• **WHAT IS EXPECTED**:
Look through the entries below and copy exactly the part that begins with the line containing "right wrist: (140, 83)" and ends with the line containing "right knee: (51, 119)". Do not copy the pictures.
________________________________________
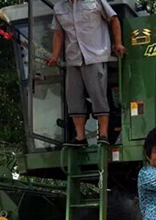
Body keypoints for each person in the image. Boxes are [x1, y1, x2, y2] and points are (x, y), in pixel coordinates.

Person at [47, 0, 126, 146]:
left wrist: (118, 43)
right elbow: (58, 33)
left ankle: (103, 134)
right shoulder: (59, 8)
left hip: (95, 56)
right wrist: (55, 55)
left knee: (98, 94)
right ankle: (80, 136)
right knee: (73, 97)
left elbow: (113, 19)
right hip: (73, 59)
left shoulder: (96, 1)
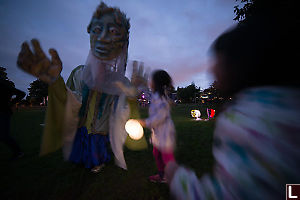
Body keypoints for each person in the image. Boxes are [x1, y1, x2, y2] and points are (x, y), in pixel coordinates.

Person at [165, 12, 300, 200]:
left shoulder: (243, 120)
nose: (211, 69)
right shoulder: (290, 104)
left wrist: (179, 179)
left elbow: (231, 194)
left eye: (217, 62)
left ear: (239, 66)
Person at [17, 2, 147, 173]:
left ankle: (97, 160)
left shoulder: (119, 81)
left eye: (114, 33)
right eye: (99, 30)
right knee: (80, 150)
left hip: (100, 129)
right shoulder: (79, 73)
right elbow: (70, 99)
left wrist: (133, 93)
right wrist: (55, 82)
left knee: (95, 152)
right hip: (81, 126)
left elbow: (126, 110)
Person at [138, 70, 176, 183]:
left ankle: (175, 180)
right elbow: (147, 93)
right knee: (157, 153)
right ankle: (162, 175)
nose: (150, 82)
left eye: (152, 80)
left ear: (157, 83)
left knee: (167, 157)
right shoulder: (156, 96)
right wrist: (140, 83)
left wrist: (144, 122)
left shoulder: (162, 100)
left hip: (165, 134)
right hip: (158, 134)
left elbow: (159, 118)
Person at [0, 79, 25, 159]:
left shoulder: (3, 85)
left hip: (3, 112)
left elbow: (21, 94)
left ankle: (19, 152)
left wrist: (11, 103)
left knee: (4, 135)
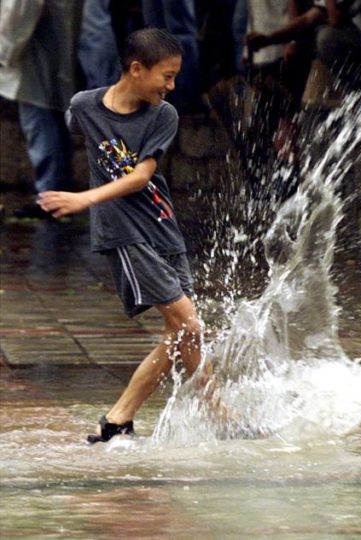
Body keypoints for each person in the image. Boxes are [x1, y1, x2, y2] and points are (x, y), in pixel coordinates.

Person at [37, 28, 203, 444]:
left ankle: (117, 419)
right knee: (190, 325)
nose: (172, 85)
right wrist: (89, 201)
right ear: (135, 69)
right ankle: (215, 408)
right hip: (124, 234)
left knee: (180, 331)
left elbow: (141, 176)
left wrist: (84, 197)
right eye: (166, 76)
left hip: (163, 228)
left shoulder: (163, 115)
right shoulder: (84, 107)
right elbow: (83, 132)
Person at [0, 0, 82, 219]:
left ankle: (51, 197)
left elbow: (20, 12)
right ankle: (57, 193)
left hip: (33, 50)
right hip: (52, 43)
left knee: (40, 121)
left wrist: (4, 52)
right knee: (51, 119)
________________________________________
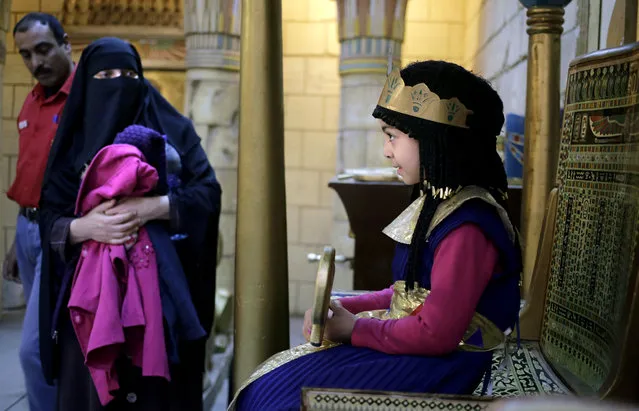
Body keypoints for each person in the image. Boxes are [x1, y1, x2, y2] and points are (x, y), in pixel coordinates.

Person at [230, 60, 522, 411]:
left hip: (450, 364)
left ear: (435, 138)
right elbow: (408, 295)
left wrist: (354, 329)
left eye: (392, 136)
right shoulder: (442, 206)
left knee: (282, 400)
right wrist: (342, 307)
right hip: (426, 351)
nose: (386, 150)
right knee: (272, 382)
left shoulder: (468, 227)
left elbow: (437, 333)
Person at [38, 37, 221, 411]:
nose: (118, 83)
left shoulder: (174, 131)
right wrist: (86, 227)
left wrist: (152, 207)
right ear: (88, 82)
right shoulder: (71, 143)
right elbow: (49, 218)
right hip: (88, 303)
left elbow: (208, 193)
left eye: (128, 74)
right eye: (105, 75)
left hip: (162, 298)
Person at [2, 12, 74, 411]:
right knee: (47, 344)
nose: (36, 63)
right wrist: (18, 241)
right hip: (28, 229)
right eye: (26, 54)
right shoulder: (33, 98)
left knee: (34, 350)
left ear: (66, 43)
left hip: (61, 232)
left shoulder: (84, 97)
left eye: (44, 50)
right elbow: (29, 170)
________________________________________
• **SOLUTION TO THE PROBLEM**:
right wrist: (140, 83)
left wrist: (144, 122)
left shoulder: (162, 100)
left hip: (165, 134)
right hip: (158, 134)
left elbow: (159, 118)
Person at [0, 79, 25, 159]:
left shoulder: (3, 85)
left hip: (3, 112)
left elbow: (21, 94)
left ankle: (19, 152)
left wrist: (11, 103)
left knee: (4, 135)
Body keypoints for each person in the image. Boxes are [x1, y1, x2, y2] and points are (x, y), in pixel coordinates.

Person at [37, 28, 203, 444]:
left ankle: (117, 419)
right knee: (190, 325)
nose: (172, 85)
right wrist: (89, 201)
right ear: (135, 69)
right ankle: (215, 408)
right hip: (124, 234)
left knee: (180, 331)
left elbow: (141, 176)
left wrist: (84, 197)
right eye: (166, 76)
left hip: (163, 228)
left shoulder: (163, 115)
right shoulder: (84, 107)
right elbow: (83, 132)
Person at [0, 0, 82, 219]:
left ankle: (51, 197)
left elbow: (20, 12)
right ankle: (57, 193)
left hip: (33, 50)
right hip: (52, 43)
left knee: (40, 121)
left wrist: (4, 52)
right knee: (51, 119)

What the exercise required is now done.